● **Exercise details**
Recast every line of the entries below as a Markdown table with two columns, Row and Line, numbering the rows in order and omitting any blank lines.
------------------------------------
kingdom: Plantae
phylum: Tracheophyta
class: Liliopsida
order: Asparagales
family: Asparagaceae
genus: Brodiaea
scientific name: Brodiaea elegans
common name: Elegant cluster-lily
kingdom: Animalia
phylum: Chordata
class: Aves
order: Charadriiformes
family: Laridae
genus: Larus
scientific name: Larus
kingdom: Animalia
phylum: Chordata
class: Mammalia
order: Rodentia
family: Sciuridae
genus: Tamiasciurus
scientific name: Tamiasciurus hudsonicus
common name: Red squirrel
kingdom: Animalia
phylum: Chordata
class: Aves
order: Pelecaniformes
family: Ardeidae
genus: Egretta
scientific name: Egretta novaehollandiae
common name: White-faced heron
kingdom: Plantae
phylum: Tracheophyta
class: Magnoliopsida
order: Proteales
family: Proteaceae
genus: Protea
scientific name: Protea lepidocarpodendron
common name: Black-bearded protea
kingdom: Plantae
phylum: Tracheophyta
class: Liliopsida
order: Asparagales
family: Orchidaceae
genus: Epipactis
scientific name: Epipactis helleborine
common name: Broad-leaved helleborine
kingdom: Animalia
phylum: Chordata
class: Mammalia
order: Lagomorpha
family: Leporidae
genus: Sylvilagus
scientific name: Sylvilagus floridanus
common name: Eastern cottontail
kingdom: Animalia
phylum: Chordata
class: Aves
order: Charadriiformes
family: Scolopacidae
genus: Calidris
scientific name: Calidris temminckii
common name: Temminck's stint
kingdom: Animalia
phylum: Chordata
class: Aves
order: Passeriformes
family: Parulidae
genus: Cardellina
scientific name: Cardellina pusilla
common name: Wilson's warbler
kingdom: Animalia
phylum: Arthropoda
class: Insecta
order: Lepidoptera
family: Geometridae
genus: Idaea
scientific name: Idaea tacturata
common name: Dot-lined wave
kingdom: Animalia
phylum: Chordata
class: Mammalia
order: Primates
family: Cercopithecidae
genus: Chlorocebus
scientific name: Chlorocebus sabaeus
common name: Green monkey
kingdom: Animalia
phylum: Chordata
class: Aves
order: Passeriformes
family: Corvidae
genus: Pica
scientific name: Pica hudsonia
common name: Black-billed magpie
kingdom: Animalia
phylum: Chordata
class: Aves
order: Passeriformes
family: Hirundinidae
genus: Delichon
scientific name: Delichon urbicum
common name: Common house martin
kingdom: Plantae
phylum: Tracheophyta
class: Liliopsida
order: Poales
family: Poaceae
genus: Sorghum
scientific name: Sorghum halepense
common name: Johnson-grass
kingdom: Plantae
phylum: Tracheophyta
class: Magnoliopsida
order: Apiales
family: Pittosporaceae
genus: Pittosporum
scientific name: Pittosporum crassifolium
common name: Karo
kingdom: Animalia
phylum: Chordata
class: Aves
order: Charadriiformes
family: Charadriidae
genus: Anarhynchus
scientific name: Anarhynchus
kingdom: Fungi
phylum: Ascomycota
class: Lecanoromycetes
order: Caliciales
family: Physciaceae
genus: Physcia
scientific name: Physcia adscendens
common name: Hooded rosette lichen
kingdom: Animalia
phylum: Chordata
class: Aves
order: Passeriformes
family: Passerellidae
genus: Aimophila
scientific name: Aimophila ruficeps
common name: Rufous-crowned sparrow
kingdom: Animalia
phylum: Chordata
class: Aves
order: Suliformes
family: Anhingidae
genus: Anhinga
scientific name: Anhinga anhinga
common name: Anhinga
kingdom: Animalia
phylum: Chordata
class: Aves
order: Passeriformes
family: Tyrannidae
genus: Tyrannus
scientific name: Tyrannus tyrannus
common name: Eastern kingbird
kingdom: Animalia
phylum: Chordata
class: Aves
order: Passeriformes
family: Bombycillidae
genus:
------------------------------------
● **Response to this exercise**
| Row | Line |
|---|---|
| 1 | kingdom: Plantae |
| 2 | phylum: Tracheophyta |
| 3 | class: Liliopsida |
| 4 | order: Asparagales |
| 5 | family: Asparagaceae |
| 6 | genus: Brodiaea |
| 7 | scientific name: Brodiaea elegans |
| 8 | common name: Elegant cluster-lily |
| 9 | kingdom: Animalia |
| 10 | phylum: Chordata |
| 11 | class: Aves |
| 12 | order: Charadriiformes |
| 13 | family: Laridae |
| 14 | genus: Larus |
| 15 | scientific name: Larus |
| 16 | kingdom: Animalia |
| 17 | phylum: Chordata |
| 18 | class: Mammalia |
| 19 | order: Rodentia |
| 20 | family: Sciuridae |
| 21 | genus: Tamiasciurus |
| 22 | scientific name: Tamiasciurus hudsonicus |
| 23 | common name: Red squirrel |
| 24 | kingdom: Animalia |
| 25 | phylum: Chordata |
| 26 | class: Aves |
| 27 | order: Pelecaniformes |
| 28 | family: Ardeidae |
| 29 | genus: Egretta |
| 30 | scientific name: Egretta novaehollandiae |
| 31 | common name: White-faced heron |
| 32 | kingdom: Plantae |
| 33 | phylum: Tracheophyta |
| 34 | class: Magnoliopsida |
| 35 | order: Proteales |
| 36 | family: Proteaceae |
| 37 | genus: Protea |
| 38 | scientific name: Protea lepidocarpodendron |
| 39 | common name: Black-bearded protea |
| 40 | kingdom: Plantae |
| 41 | phylum: Tracheophyta |
| 42 | class: Liliopsida |
| 43 | order: Asparagales |
| 44 | family: Orchidaceae |
| 45 | genus: Epipactis |
| 46 | scientific name: Epipactis helleborine |
| 47 | common name: Broad-leaved helleborine |
| 48 | kingdom: Animalia |
| 49 | phylum: Chordata |
| 50 | class: Mammalia |
| 51 | order: Lagomorpha |
| 52 | family: Leporidae |
| 53 | genus: Sylvilagus |
| 54 | scientific name: Sylvilagus floridanus |
| 55 | common name: Eastern cottontail |
| 56 | kingdom: Animalia |
| 57 | phylum: Chordata |
| 58 | class: Aves |
| 59 | order: Charadriiformes |
| 60 | family: Scolopacidae |
| 61 | genus: Calidris |
| 62 | scientific name: Calidris temminckii |
| 63 | common name: Temminck's stint |
| 64 | kingdom: Animalia |
| 65 | phylum: Chordata |
| 66 | class: Aves |
| 67 | order: Passeriformes |
| 68 | family: Parulidae |
| 69 | genus: Cardellina |
| 70 | scientific name: Cardellina pusilla |
| 71 | common name: Wilson's warbler |
| 72 | kingdom: Animalia |
| 73 | phylum: Arthropoda |
| 74 | class: Insecta |
| 75 | order: Lepidoptera |
| 76 | family: Geometridae |
| 77 | genus: Idaea |
| 78 | scientific name: Idaea tacturata |
| 79 | common name: Dot-lined wave |
| 80 | kingdom: Animalia |
| 81 | phylum: Chordata |
| 82 | class: Mammalia |
| 83 | order: Primates |
| 84 | family: Cercopithecidae |
| 85 | genus: Chlorocebus |
| 86 | scientific name: Chlorocebus sabaeus |
| 87 | common name: Green monkey |
| 88 | kingdom: Animalia |
| 89 | phylum: Chordata |
| 90 | class: Aves |
| 91 | order: Passeriformes |
| 92 | family: Corvidae |
| 93 | genus: Pica |
| 94 | scientific name: Pica hudsonia |
| 95 | common name: Black-billed magpie |
| 96 | kingdom: Animalia |
| 97 | phylum: Chordata |
| 98 | class: Aves |
| 99 | order: Passeriformes |
| 100 | family: Hirundinidae |
| 101 | genus: Delichon |
| 102 | scientific name: Delichon urbicum |
| 103 | common name: Common house martin |
| 104 | kingdom: Plantae |
| 105 | phylum: Tracheophyta |
| 106 | class: Liliopsida |
| 107 | order: Poales |
| 108 | family: Poaceae |
| 109 | genus: Sorghum |
| 110 | scientific name: Sorghum halepense |
| 111 | common name: Johnson-grass |
| 112 | kingdom: Plantae |
| 113 | phylum: Tracheophyta |
| 114 | class: Magnoliopsida |
| 115 | order: Apiales |
| 116 | family: Pittosporaceae |
| 117 | genus: Pittosporum |
| 118 | scientific name: Pittosporum crassifolium |
| 119 | common name: Karo |
| 120 | kingdom: Animalia |
| 121 | phylum: Chordata |
| 122 | class: Aves |
| 123 | order: Charadriiformes |
| 124 | family: Charadriidae |
| 125 | genus: Anarhynchus |
| 126 | scientific name: Anarhynchus |
| 127 | kingdom: Fungi |
| 128 | phylum: Ascomycota |
| 129 | class: Lecanoromycetes |
| 130 | order: Caliciales |
| 131 | family: Physciaceae |
| 132 | genus: Physcia |
| 133 | scientific name: Physcia adscendens |
| 134 | common name: Hooded rosette lichen |
| 135 | kingdom: Animalia |
| 136 | phylum: Chordata |
| 137 | class: Aves |
| 138 | order: Passeriformes |
| 139 | family: Passerellidae |
| 140 | genus: Aimophila |
| 141 | scientific name: Aimophila ruficeps |
| 142 | common name: Rufous-crowned sparrow |
| 143 | kingdom: Animalia |
| 144 | phylum: Chordata |
| 145 | class: Aves |
| 146 | order: Suliformes |
| 147 | family: Anhingidae |
| 148 | genus: Anhinga |
| 149 | scientific name: Anhinga anhinga |
| 150 | common name: Anhinga |
| 151 | kingdom: Animalia |
| 152 | phylum: Chordata |
| 153 | class: Aves |
| 154 | order: Passeriformes |
| 155 | family: Tyrannidae |
| 156 | genus: Tyrannus |
| 157 | scientific name: Tyrannus tyrannus |
| 158 | common name: Eastern kingbird |
| 159 | kingdom: Animalia |
| 160 | phylum: Chordata |
| 161 | class: Aves |
| 162 | order: Passeriformes |
| 163 | family: Bombycillidae |
| 164 | genus: |